= Marian Reeves =

British feminist activist

Marian Reeves (19 February 1879 - 30 August 1961) was a British feminist activist.

==Life==
Born in Lewisham, then part of Kent, Reeves became interested in women's suffrage, and joined the Women's Freedom League (WFL) in 1909. She gradually came to prominence in the group, and by 1918 was the secretary of its branch in Kensington. By this time, the group had broadened its interests to campaign on a wide range of feminist issues.

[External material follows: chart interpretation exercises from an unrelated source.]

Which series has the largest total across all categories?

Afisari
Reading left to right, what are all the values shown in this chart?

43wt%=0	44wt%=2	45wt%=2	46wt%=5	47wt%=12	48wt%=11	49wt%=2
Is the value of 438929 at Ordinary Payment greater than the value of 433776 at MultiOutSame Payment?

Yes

During the 1920s, Reeves became involved with the WFL's publishing section, the Minerva Publishing Company, and in the middle of the decade she became the manager of the Minerva Club, the WFL's residential club in Brunswick Square.
This suffrage offshoot had been founded by Dr Elizabeth Knight and Alice Green. The club was used for meetings but also acted as a hostel for suffrage activists and fund-raising annual birthday parties were organised for Charlotte Despard. Despard travelled from Ireland each year to attend.

The club was in the heart of Bloomsbury, and Reeves befriended many of the Bloomsbury Set. She also came to know many other residents of the area, and during World War II she founded the London Emergency Apartment Keepers' Society (LEAKS) to support the many local owners of boarding houses and hotels.

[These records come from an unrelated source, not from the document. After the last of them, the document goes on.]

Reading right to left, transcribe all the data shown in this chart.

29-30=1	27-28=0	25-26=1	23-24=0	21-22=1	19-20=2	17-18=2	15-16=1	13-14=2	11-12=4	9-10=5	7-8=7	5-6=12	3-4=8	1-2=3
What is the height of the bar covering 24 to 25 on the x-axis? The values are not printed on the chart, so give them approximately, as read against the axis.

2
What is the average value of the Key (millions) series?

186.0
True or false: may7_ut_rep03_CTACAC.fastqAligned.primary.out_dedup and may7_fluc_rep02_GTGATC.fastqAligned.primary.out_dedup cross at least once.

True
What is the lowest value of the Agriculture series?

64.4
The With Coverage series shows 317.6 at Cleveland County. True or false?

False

Reeves served on the national executive of the WFL for many years, and eventually became the organisation's president. She sat on many committees, including those of the Equal Pay Campaign, the Association for Moral and Social Hygiene, the Open Door Council, the Nationality Married Women Committee and the Women Peers Committee. She sat on the United Nations Association's women's advisory council, and was a vice-chair of the British Commonwealth League, the Status of Women Committee, and the Suffragette Fellowship. She regularly attended congresses of the International Alliance of Women, and it was in 1961, while travelling in Ireland following a congress, that she died.